Stagnation appears to be at the root of the United States’ problem. American employees receive no maternity benefits unless their companies provide them. Furthermore, women are far more likely to face pressure to scale back their workloads or even quit their jobs to take care of children. The lack of affordable childcare in recent years, coupled with the economic downturn, has caused many families to eschew much-needed income to ensure that their children are taken care of. Since these duties overwhelming fall onto the shoulders of mothers, these factors have combined to remove women from the American workforce.  American policy has simply not kept up with the times.

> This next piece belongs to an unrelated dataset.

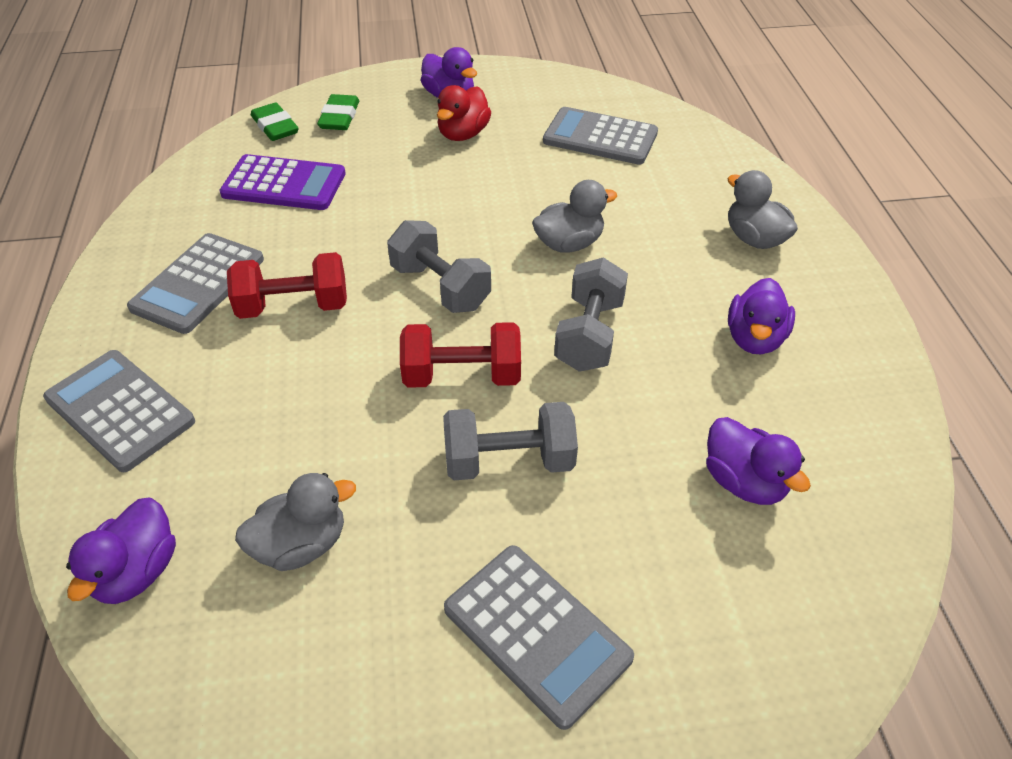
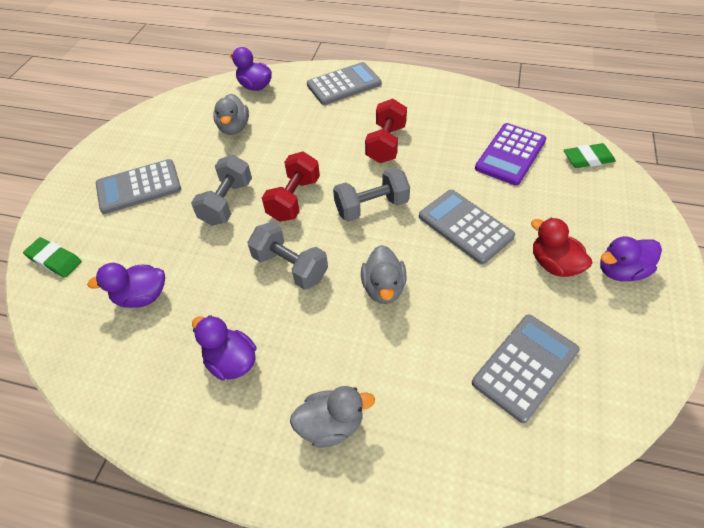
camera: 115 degrees right, 5 degrees up
(198, 283) = (423, 112): grey calculator -> grey calculator (465, 226)
(339, 117) = (596, 194): green eraser -> green eraser (54, 260)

Japan presents an interesting contrast. While the country’s attitudes toward gender roles are arguably more persistent and more conservative than America’s, Japan has had to face these issues head-on simply out of economic necessity. Japan faces a rapidly shrinking and aging population. The Japanese National Institute of Population and Social Security Research states that by 2035 one-third of all Japanese will be 65 or older. The increase in elderly citizens causes a decrease in working-age citizens and economic productivity. However, according to Kathy Matsui, the first female Goldman Sachs partner in Japan, if Japan raises the percentage of working women to eighty percent, the country could expand its workforce by 8 million and increase its GDP by up to 14 percent.

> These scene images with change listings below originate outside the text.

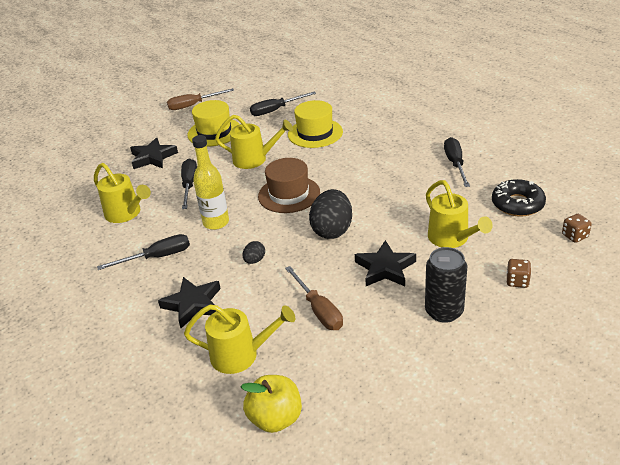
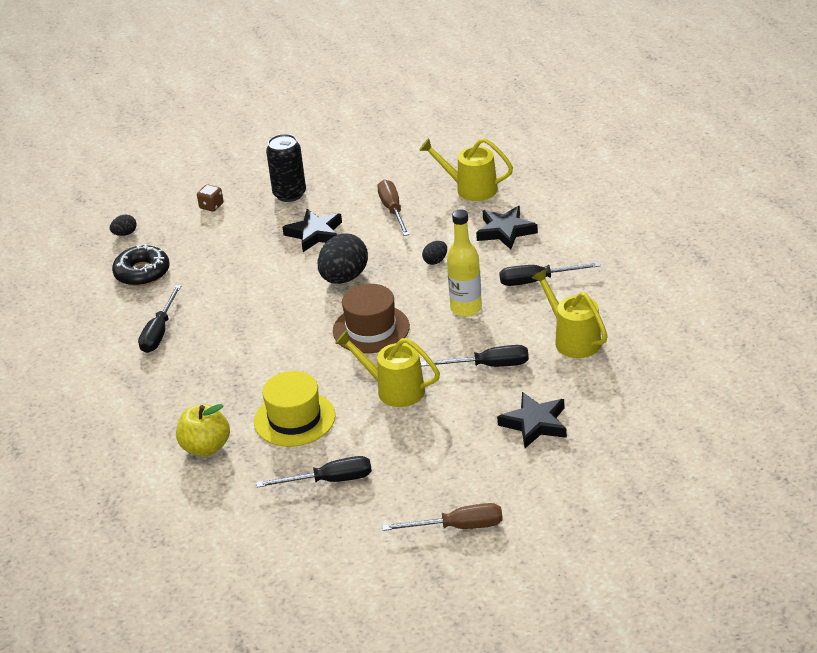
camera: 165 degrees left, 0 degrees up
(189, 185) = (489, 366): black screwdriver -> black screwdriver turned 105 degrees counterclockwise
(214, 132) = (437, 454): yellow hat -> none
(275, 418) = (455, 150): yellow apple -> yellow apple (206, 447)
(452, 239) = (234, 249): yellow watering can -> none
(575, 236) = (125, 234): brown dice -> black egg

Faced with these numbers, and with no solution to the population shrinkage in sight, Japan has started to take gender equality in the workplace a bit more seriously. In 2013, Prime Minister Shinzo Abe referred directly to Matsui’s findings as he championed “Womenomics” as a potential solution to the economic growth problem caused by the stagnating birth-rate and population. Abe has aimed to institute policies that would raise the number of women who return to work after the birth of their first child to fifty-five percent by 2020. He pledged to create 400,000 new day-care centers by 2018. Japan also doubled the “child allowance” from 5,000 yen per month for the first and second child to 10,000 yen per month. And of course, as is the case in most developed countries, Japan’s women are entitled to paid maternity leave.  Specifically, Japanese women get up to fifty-eight weeks of maternity leave, twenty-six of which must be paid.

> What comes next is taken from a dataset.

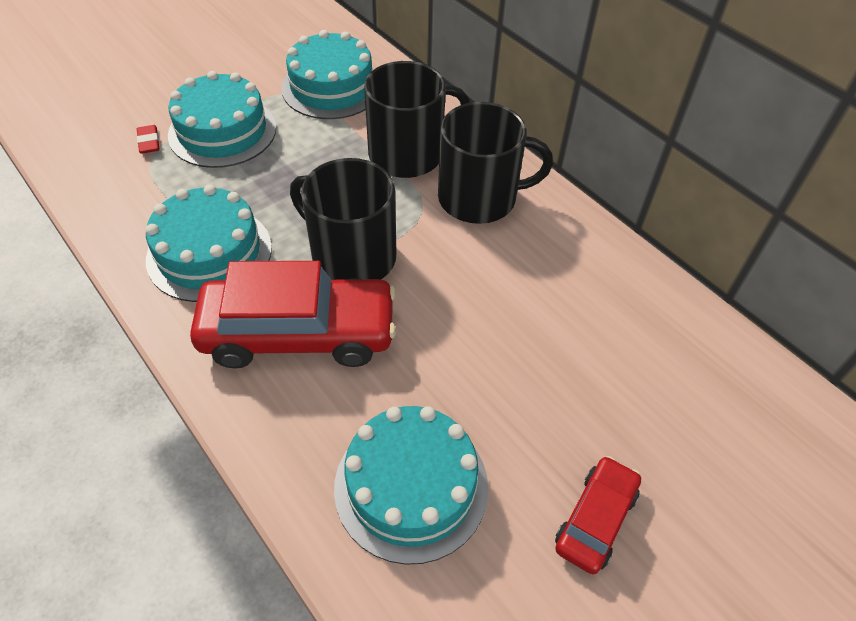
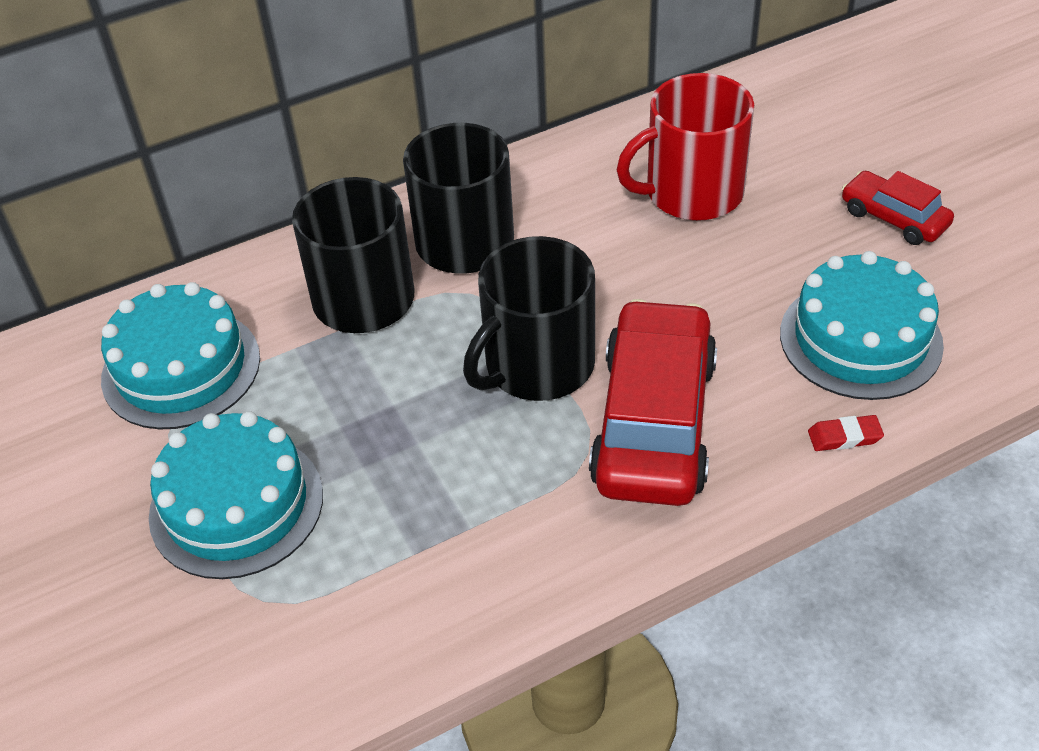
camera: 75 degrees left, 5 degrees down
(149, 142) = (227, 605): red eraser -> red eraser (844, 437)
(209, 253) = (499, 516): turquoise cake -> none
(581, 339) = (692, 192): none -> red mug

Given the steady increase in labor force participation rates among Japanese women over the years, it would appear that at least some of these measures are having a positive effect. Meanwhile, between 1990 and 2010, the American women’s labor force participation rate dropped from 6th among the most advanced world economies to seventeenth.

While other advanced economies view female labor-force participation as an important means of economic growth, the United States has simply not prioritized it in recent years.  This may well affect our ability to compete on a global stage.